Question 2: Which of the Season 13 Strands resonates with you and why? Share what you feel is both urgent and important about it for you and your school at the moment and some of the questions you have about moving forward.

 

 

 

Urgent vs Important – Reflections on the return to school

 

Question 1: During the first face to face we used the language of Urgent vs Important to help frame our thinking around our use of TIME. Reflect on why you joined Cohort 21 and your professional goals for this year. Now that the year has begun and you have met your students what IMPORTANT  goal might you like to address and leverage this community to get support with?

In meeting my 7th grade students this year, one of the first things I noticed was their need for social relationships as an essential step in finding a sense of safety and belonging in the Middle School.  This is a major intake year, with about 50% of the students being brand new to our school community. The first few weeks of school have really been about satisfying the first three levels of Maslow’s Hierarchy of Needs: Physiological, Safety, and Love & Belonging. Once students figured out the general layout of the campus, including where the washrooms and cafeteria are located (physiological), they could find a sense of security in their new routines (safety). It was then time for them to venture into new and emerging social connections (belonging). My focus has been on building classroom community; a caring and brave space in which students feel that they can bring their most authentic selves to the fore.

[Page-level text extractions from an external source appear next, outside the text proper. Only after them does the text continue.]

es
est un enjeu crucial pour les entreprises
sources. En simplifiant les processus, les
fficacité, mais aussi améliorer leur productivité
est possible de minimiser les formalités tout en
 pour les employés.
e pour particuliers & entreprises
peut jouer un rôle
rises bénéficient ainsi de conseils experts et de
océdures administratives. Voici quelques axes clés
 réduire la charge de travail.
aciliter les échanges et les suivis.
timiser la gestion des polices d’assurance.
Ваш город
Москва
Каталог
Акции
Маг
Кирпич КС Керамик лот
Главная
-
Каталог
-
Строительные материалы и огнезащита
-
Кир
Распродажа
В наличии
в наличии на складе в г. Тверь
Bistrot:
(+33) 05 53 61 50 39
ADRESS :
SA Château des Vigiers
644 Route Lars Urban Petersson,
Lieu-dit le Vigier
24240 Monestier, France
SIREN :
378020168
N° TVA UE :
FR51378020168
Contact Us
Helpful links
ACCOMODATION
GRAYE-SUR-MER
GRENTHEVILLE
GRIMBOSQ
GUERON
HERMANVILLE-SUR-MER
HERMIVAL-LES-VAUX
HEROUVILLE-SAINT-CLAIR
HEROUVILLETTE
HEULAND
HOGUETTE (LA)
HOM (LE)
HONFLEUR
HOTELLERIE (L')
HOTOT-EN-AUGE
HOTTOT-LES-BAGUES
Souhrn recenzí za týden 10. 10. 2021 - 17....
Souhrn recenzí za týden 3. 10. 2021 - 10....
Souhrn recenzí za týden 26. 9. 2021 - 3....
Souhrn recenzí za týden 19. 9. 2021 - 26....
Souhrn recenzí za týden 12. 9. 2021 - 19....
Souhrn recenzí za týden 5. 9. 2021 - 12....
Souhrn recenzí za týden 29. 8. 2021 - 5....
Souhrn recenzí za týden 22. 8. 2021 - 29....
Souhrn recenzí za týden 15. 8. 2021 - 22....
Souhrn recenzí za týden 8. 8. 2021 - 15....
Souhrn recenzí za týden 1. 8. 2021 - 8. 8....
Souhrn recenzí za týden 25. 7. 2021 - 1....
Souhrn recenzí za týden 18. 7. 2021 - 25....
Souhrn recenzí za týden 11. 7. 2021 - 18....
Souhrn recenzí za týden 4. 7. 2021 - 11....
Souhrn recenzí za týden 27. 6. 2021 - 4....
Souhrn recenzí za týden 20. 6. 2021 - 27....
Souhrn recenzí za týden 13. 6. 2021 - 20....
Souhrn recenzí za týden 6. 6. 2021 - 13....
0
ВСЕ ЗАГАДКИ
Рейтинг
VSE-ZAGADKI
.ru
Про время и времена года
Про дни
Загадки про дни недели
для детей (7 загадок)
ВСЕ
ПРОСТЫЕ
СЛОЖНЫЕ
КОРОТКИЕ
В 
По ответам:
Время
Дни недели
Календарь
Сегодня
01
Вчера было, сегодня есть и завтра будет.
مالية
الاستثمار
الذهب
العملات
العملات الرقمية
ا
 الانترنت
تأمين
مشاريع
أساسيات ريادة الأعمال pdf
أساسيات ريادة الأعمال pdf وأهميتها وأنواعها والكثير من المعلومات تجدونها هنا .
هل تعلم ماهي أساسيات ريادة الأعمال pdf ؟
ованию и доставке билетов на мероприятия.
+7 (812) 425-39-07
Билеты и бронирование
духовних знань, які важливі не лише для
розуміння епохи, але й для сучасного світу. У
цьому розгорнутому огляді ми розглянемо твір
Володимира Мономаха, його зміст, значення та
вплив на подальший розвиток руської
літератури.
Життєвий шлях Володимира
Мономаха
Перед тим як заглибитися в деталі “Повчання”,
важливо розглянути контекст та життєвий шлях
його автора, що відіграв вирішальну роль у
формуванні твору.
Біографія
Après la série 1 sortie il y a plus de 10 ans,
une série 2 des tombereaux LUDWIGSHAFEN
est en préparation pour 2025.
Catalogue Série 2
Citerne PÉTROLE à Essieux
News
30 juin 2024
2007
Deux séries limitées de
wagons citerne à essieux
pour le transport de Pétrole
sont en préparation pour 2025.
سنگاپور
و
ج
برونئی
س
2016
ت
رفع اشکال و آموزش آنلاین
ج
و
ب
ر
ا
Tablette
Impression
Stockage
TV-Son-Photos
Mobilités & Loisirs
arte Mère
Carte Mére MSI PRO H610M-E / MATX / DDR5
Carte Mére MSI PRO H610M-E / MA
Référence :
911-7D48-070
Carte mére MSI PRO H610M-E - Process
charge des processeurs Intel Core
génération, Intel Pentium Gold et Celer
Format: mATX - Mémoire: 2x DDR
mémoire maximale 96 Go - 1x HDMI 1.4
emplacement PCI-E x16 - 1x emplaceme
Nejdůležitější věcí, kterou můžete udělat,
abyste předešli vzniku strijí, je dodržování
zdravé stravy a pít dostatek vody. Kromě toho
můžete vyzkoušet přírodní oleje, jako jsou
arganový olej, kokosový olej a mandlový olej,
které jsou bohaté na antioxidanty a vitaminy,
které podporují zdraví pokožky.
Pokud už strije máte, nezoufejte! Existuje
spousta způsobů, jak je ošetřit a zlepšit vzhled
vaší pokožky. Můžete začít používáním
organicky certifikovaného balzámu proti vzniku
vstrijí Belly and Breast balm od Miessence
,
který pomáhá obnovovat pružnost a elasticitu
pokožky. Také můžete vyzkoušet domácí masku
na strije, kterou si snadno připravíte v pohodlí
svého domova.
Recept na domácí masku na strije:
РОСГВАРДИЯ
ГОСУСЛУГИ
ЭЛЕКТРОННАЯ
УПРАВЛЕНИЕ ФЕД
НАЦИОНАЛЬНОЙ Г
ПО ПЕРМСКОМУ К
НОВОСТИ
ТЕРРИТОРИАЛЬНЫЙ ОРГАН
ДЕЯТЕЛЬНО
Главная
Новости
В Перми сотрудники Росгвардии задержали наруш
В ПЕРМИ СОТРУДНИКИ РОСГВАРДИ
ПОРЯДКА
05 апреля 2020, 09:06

Thinking more about the belonging piece, I began to consider ways in which I might create opportunities for students to feel seen, heard and valued in every aspect of their unique selves. This includes all aspects of their personal, social and cultural identities.

My goal is to incorporate storytelling in both my English and Humanities and Social Science classrooms as a method for building student belonging. My hope is to help students move into the “Self-Actualization” category of the hierarchy.

Maslow's Hierarchy of Needs - Hygiene4Kids Initiative Case Study | Medium

Question 2: Which of the Season 13 Strands resonates with you and why? Share what you feel is both urgent and important about it for you and your school at the moment and some of the questions you have about moving forward.

The DEIJ strand resonates most with me. While it is something I try to be intentional about in my own classroom, I want to see more tangible connections between the work I’m doing and the work the school is doing more broadly.